Look at Maxim Gorky and Aleksandr Solzhenitsyn. They were direct products of the Soviet Union, the cowardly inventor of Socialist Realism up against the author of the really real who lived two decades of Gulag hell. Gorky is celebrated endlessly among the Left as the darling of the Bolsheviks, (The Mother is a pretty good novel) even writing positive articles for them about the Gulag (which they euphemized as re-education work camps). Solzhenitsyn had the nerve to prove to Western intellectuals that the Soviet terror machine was not created by Stalin but instead by their beloved Lenin himself directly influenced, of course, by the messiah Karl Marx, whose theories, indeed, are perfect in their immorality.
Perhaps the best divide between these two worlds — let’s call it, the Platonic Utopian up against the Indulgence of Liberty — are the two extremely famous novelists, Franz Kafka and Mark Twain. The one from Europe, the other from the Great Satan; the one a self proclaimed socialist-libertarian and self-doubting Jew and the other a skeptic fascinated with scientific inquiry. Kafka’s The Trail, The Metamorphosis and In the Penal Colony are at once fascinating and creepy. Kafkaesque is a word now used to described a relentless vague mindless labyrinth of the menacing psychological complexity of the modern landscape, or in lib-media dialect, seinfeldish.
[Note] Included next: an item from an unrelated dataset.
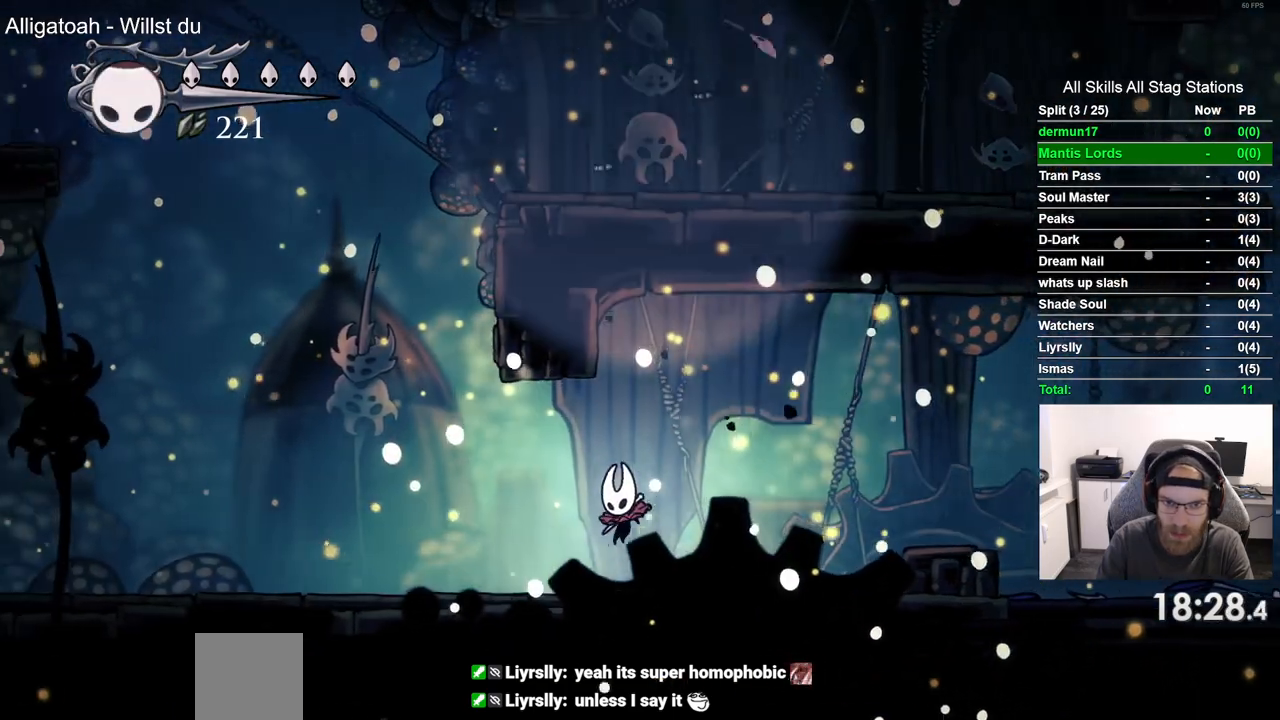
Gameplay with a controller (PlayStation layout); each line is a JSON object with the inputs held at the frame after it. "events" lists button and stick changes between this image and that frame as [ms after this image, input, new state], when the widget could be followed in between.
{"buttons": ["DPAD_LEFT"], "left_stick": "center", "right_stick": "center", "events": [[17, "R2", "down"], [267, "R2", "up"]]}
I might add that this isn't unlike the logic the Left uses to defend the modern bullying democratic state of the West and the reasoning the Right uses in defending fusty old religions. Kafka is the voice of the 20th century angst;  Munch's, The Scream. Mark Twain is Tom Sawyer and Huckleberry Finn; a slap of zip, a romantic urge, an adventure—a life to live. He had a long enduring friendship with Nikola Tesla, and once quipped, “Faith is believing what you know ain’t so.” He’s the American antidote to the European shriek of despair. But the Right and the Left? What can you say if you’re caught in the middle? Giving up God and the State at once seems impossibly hard. It’s like giving up smoke and drink at the same time. I guess living a good life is learning to do without. At any rate, these two ancient rivals negate each other, and it is now seminal for the third avenue to take hold: classical liberalism, fiscal conservatism, libertarianism, rational anarchism and the separation of market and state.

Libertarians refuse the Leftist Antigone dichotomy of civil disobedience as a false solution unless there is absolutely no other alternative (including fleeing) except either the choice by force of serving the Right or serving the Left. In that case serving the autocratic Right is far superior to serving the tyrannical Left for one singular reason: the body count will be one tenth of that on the Socialist side. The true ideologists always are far more vampirish than the mafia boss who just wants to do business at any cost. The socialist wants you to love it, and shut your mouth and be happy or he’ll kill you, your whole family, village, community and even race, there is no end to their hatred of human nature. I'll leave you with a famous quote from Jacques Rousseau: “Almighty God! thou who holdest in Thy hand the minds of men, deliver us from the fatal arts and sciences of our forefathers; give us back ignorance, innocence and poverty, which alone can make us happy and are precious in Thy sight.”